[SUPPLIED TEXT]
Schaw returned to Edinburgh, living in the New Town. Fanny's husband would die and on 30 April 1787 at St Martin in the Fields, London, Fanny married Janet Schaw's brother, Alexander Schaw. Alexander Schaw was appointed as Storekeeper at the Gun Wharf in the Royal Dockyards at Plymouth Dock. Janet Schaw lived with Alexander and Fanny in the Officer's barracks there. In 1789 George III and Queen Charlotte visited the Royal Dockyards to review the Fleet and the Dockyards. On Monday 17 August, they visited the Dockyard where they were met 'by a great number of naval and military officers." According to Mrs W. H. Nelson, a descendant of the Rutherfurds, the King and Queen, "had lunch with Mr. and Mrs. Alexander Schaw and Miss Janet Schaw. There was a good view of the shipping to be had from their balcony and when, after lunch, Queen Charlotte, went out to look at it, Miss Janet Schaw spread a very beautiful shawl over the balcony railing for the queen to lean on. Afterward this shawl was put away as a relic and eventually went to New Zealand with members of the Schaw family who settled there."

Janet Schaw wrote her will on 14 March 1792 describing herself as a spinster. She may have been worried about her health when she wrote her will as the Bath Chronicle and Weekly Gazette records a Mr. and Miss Schaw arriving in Bath in its 29 March 1792 issue. She was buried on 21 December 1800 in Eggbuckland, at Plymouth, Devon.

[WHAT IS EXPECTED] Which dates in the passage about Janet Schaw give a day, a month and a year? Nothing in the lines that come after this passage is needed.

[PROVIDED MATERIAL]
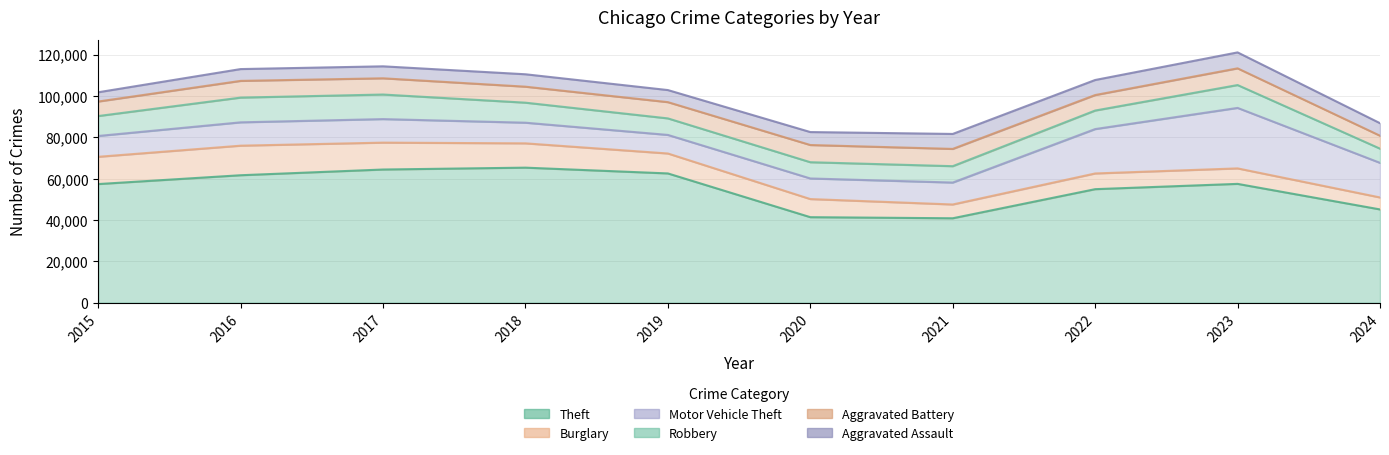

How many lines are shown in the chart?

6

[OUTPUT FOR THIS TASK]
- 30 April 1787
- 14 March 1792
- 29 March 1792
- 21 December 1800